De ce fait, l'Algérie semble avoir négocié les grands virages de crise sociale avec la ruse qu'avait, jusque-là, permise la rente pétrolière. Les solutions radicales que sont censés recevoir les problèmes du pays sont alors toujours renvoyées à…la prochaine crise. Une sorte de cercle infernal et vicieux qui nous a amenés à la crise d'aujourd'hui. Sur l'ensemble des secteurs qui ont pâti de ces atermoiements, celui de l'agriculture est sans doute le plus sensible, entendu qu'il est un facteur de stabilité, de cohésion sociale et de sécurité nationale. En effet, cette notion autrefois réservée au domaine de la défense, de l'armement et du renseignement, recouvre aujourd'hui les données de ce qu'on appelle communément la sécurité alimentaire.
Par les aspects qu'elle entendait secouer et encourager, la circulaire n°108 du ministère de l'Agriculture et du Développement rural, datant de février 2011, montre, en creux, certains handicaps qui ont obéré le développement de l'activité agricole dans notre pays. Il s'agit de l'élargissement de la base productive par de nouvelles concessions agricoles sur le domaine privé de l'Etat, de la création de nouvelles exploitations d'élevage et de la mise en valeur de propriétés privées restées en friche. Ces trois axes sont fortement soutenus par l'Etat sur le plan financier et du conseil technique.
Face à une "tradition" de soutiens dilués dans des circuits interlopes de corruption et de mauvais ciblage, ces nouvelles mesures n'ont pas brillé par des résultats extraordinaires.
Actuellement, d'immenses espoirs sont mis dans les nouveaux périmètres irrigués projetés en aval des grands barrages d'eau réalisés au cours de dix dernières années. C'est là une opportunité pour diversifier la production agricole et "corriger" quelque peu le régime alimentaire basé quasi exclusivement sur les céréales. Cependant, il importe de préparer le terrain dès maintenant, sur le plan de la formation technique (en irrigation/drainage, en maraîchage, arboriculture fruitière, pépinière,…) et de la formation managériale dans la conduite d'une exploitation agricole. De même, les bassins versants des barrages à exploiter sont souvent dénudés. Le risque d'envasement est bien réel. L'Etat devrait rechercher les meilleures solutions d'aménagement de ces bassins, à commencer par régler le problème de la nature juridique de ces vastes superficies qui s'étendent sur des dizaines de milliers de kilomètres carrés. Car, les expériences menées jusqu'ici en matière d'aménagement ont presque toutes échoué.
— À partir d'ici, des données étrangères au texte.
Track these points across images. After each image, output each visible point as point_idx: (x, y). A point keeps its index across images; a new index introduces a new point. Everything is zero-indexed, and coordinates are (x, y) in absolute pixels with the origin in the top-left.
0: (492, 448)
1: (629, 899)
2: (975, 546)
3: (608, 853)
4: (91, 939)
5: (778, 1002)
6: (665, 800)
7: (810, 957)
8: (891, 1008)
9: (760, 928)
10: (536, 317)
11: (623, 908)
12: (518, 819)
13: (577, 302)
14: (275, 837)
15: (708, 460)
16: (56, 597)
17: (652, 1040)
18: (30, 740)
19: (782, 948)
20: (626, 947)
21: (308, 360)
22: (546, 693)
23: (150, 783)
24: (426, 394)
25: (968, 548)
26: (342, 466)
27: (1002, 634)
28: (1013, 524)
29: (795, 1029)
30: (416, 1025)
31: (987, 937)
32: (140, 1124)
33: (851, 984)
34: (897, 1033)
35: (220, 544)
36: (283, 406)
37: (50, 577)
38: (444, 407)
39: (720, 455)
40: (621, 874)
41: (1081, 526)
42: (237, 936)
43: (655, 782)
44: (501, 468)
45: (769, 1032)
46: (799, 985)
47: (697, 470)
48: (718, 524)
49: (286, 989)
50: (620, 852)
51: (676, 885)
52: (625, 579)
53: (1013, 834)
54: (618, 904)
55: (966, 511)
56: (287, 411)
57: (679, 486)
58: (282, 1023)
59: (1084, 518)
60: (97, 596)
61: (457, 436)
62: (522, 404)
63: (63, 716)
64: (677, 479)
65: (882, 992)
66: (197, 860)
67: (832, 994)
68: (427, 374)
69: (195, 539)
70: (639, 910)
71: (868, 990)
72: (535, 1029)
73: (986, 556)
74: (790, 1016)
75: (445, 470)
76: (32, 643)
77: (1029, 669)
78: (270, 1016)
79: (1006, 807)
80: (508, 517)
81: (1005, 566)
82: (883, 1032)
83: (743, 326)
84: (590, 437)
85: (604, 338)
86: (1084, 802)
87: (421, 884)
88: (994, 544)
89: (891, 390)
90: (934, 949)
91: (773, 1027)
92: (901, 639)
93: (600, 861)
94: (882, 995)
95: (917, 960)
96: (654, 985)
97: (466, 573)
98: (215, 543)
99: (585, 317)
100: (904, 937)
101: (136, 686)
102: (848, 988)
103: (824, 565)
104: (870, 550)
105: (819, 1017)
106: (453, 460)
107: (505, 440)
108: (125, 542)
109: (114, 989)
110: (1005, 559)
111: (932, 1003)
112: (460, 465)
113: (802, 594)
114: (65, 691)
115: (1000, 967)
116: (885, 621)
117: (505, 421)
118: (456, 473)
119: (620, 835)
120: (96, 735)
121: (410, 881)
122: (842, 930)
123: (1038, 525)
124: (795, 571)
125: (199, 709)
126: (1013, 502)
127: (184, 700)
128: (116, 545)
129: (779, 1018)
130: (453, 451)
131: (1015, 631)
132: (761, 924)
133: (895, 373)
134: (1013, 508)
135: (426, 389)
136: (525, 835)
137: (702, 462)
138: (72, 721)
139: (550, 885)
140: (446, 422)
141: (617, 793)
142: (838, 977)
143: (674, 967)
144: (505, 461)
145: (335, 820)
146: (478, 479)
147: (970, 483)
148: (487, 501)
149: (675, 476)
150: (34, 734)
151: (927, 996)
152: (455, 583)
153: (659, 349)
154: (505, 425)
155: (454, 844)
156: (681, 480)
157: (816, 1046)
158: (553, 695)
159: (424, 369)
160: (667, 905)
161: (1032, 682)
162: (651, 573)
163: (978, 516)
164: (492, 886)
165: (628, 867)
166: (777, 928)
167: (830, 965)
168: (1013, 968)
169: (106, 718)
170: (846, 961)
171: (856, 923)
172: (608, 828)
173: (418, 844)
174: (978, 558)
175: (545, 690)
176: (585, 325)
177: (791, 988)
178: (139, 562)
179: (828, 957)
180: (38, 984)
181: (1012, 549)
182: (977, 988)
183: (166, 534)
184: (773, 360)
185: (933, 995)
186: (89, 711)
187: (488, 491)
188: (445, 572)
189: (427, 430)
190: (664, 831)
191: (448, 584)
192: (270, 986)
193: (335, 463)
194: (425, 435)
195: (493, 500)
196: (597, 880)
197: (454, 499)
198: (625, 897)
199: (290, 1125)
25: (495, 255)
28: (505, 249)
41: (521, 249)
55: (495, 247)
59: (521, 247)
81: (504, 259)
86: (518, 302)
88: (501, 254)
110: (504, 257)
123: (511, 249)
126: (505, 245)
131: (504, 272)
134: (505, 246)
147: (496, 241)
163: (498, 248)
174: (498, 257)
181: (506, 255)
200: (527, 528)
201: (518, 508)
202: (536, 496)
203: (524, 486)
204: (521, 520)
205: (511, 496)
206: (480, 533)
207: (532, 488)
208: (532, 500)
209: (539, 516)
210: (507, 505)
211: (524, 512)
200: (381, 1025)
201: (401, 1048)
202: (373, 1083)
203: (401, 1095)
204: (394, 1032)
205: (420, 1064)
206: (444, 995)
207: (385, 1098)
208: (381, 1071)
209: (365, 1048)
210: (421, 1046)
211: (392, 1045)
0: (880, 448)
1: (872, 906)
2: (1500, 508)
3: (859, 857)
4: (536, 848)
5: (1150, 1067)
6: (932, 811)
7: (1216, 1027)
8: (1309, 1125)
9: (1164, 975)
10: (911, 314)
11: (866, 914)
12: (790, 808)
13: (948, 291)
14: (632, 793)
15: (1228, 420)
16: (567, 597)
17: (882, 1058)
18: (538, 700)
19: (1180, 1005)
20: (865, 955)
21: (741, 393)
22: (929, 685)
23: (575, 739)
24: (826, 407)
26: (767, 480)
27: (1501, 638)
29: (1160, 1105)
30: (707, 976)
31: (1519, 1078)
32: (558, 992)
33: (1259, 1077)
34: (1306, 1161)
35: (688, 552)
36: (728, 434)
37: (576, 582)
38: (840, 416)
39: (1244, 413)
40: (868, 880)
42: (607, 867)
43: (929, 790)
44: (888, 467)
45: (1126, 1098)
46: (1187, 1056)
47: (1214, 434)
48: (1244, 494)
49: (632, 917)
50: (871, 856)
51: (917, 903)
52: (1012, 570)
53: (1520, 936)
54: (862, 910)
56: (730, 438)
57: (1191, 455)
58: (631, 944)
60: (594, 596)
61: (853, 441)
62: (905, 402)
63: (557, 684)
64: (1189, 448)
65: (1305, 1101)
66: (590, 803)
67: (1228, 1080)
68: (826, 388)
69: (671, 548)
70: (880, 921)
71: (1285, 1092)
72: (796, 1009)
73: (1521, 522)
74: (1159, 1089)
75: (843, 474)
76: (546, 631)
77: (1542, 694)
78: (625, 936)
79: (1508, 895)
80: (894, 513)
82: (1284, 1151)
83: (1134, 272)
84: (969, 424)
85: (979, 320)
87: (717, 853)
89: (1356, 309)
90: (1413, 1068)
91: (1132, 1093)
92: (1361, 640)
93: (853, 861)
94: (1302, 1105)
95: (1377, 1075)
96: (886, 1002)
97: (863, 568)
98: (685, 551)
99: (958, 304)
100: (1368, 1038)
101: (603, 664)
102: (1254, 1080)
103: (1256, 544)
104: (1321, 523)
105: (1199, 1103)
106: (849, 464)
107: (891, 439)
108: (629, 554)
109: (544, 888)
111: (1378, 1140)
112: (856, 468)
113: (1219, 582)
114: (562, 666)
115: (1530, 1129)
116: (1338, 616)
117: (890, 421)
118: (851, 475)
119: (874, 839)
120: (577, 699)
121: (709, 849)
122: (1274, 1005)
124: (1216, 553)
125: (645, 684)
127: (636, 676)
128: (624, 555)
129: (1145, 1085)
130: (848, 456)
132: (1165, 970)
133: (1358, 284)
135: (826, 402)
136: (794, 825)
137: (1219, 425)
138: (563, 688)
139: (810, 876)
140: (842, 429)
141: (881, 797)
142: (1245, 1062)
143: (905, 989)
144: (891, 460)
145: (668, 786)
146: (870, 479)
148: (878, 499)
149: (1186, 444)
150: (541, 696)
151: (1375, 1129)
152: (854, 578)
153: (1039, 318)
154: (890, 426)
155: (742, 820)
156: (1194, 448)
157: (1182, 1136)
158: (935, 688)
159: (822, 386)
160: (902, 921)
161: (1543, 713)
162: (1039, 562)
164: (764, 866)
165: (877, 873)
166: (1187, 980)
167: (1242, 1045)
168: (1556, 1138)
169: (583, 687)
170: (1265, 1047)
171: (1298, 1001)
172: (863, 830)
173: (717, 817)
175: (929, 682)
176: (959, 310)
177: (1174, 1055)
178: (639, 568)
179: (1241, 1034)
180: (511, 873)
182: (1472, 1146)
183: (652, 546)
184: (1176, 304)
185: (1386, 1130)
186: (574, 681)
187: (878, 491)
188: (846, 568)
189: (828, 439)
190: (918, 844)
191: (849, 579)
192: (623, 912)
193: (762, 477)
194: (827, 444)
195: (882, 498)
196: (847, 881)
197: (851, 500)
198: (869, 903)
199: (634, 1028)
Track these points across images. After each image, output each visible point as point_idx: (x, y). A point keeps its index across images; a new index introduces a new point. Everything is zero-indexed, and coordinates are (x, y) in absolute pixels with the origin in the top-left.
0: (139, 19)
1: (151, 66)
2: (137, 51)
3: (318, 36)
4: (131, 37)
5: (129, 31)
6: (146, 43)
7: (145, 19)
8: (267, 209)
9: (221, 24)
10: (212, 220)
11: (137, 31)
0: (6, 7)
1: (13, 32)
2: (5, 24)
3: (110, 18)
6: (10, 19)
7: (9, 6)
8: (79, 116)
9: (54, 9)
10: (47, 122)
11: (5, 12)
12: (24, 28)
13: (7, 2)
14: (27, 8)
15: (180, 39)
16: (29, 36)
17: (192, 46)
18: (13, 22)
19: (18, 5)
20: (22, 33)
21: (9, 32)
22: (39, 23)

La diversification du régime alimentaire commande également la maîtrise de la filière de l'élevage. Ici, le constat le plus indulgent est que le territoire privilégié de l'élevage ovin, à savoir le couloir des Hauts Plateaux, appelé jadis "zone du mouton", a montré ses limites sur le plan de l'offre fourragère, éreinté par un surpâturage de l'élevage extensif.
Au lieu d'une politique pastorale intelligente, avec tous ses attributs d'élevage intensif, de mobilisation de l'hydraulique pastorale et de création de prairies, on continue à entretenir un élevage artificiel, hors sol dans les périodes de disette, par la distribution de milliers de tonnes d'orge subventionnée, laquelle subvention entretient des réseaux de corruption, via des barons locaux alliés de la bureaucratie.
Avec un minimum de volonté et d'audace politiques et une vision intelligente sur les enjeux de l'heure, le prix de la sécurité alimentaire peut être moindre que toutes les dépenses consenties jusqu'à présent dans des soutiens hypothétiques aux différentes filières, interceptés par les réseaux de corruption, ou à des subventions inefficaces, car généralisées et uniformisées.